What you have to do. An exact, word-for-word copy of the entries is required, beginning at the line that contains "effect_tau_F, 299: 333252.65 -> 333087.36" and ending at the last line, both included.

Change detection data
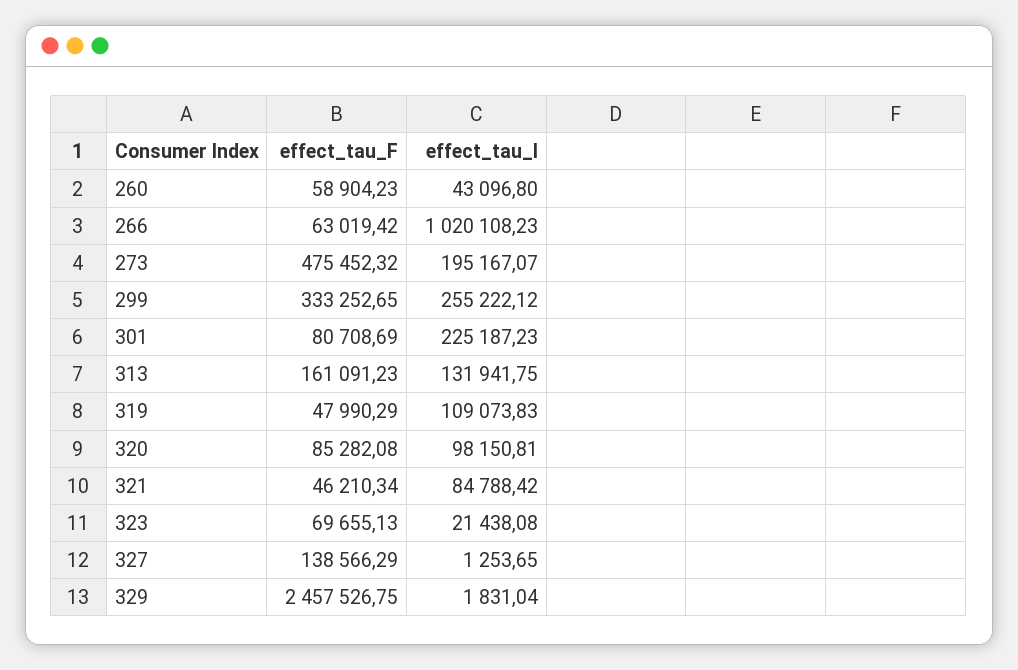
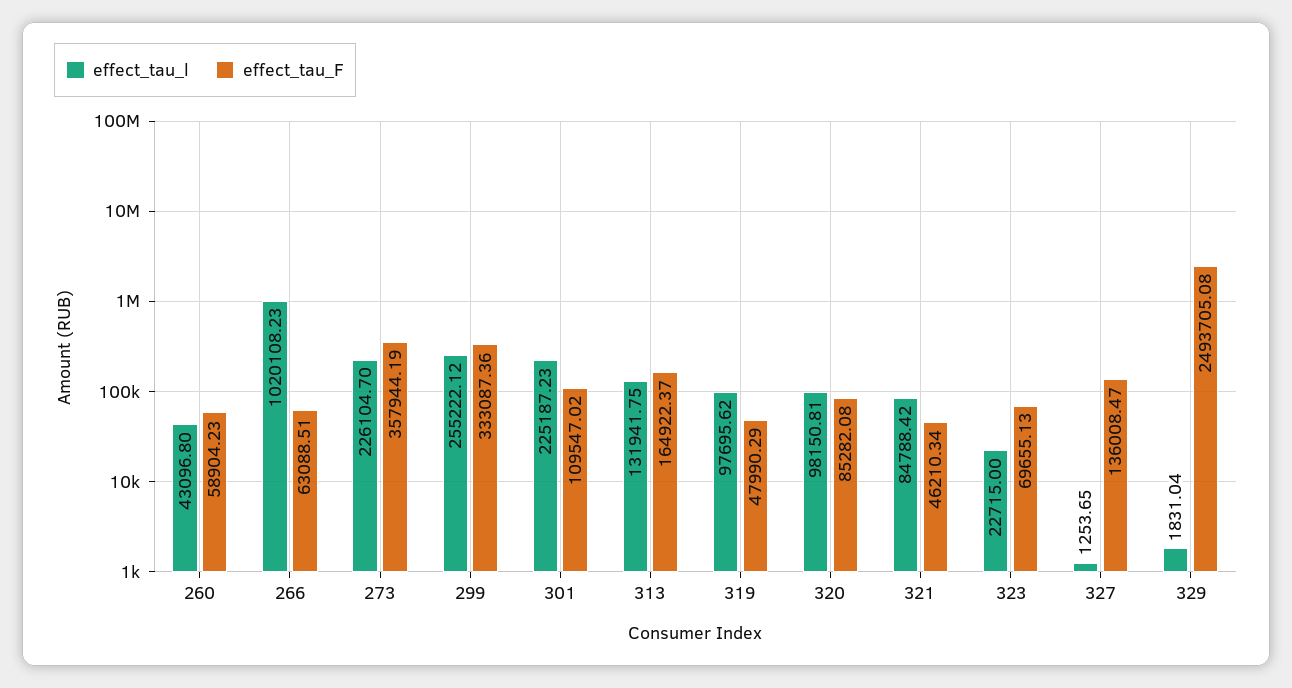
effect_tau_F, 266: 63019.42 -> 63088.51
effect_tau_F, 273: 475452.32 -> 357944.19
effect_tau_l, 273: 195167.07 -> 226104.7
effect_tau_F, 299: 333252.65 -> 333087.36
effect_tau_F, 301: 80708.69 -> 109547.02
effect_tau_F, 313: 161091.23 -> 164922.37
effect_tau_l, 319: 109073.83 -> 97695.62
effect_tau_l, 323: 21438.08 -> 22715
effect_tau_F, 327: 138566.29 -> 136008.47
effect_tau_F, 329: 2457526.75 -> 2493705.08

Written solution.
effect_tau_F, 299: 333252.65 -> 333087.36
effect_tau_F, 301: 80708.69 -> 109547.02
effect_tau_F, 313: 161091.23 -> 164922.37
effect_tau_l, 319: 109073.83 -> 97695.62
effect_tau_l, 323: 21438.08 -> 22715
effect_tau_F, 327: 138566.29 -> 136008.47
effect_tau_F, 329: 2457526.75 -> 2493705.08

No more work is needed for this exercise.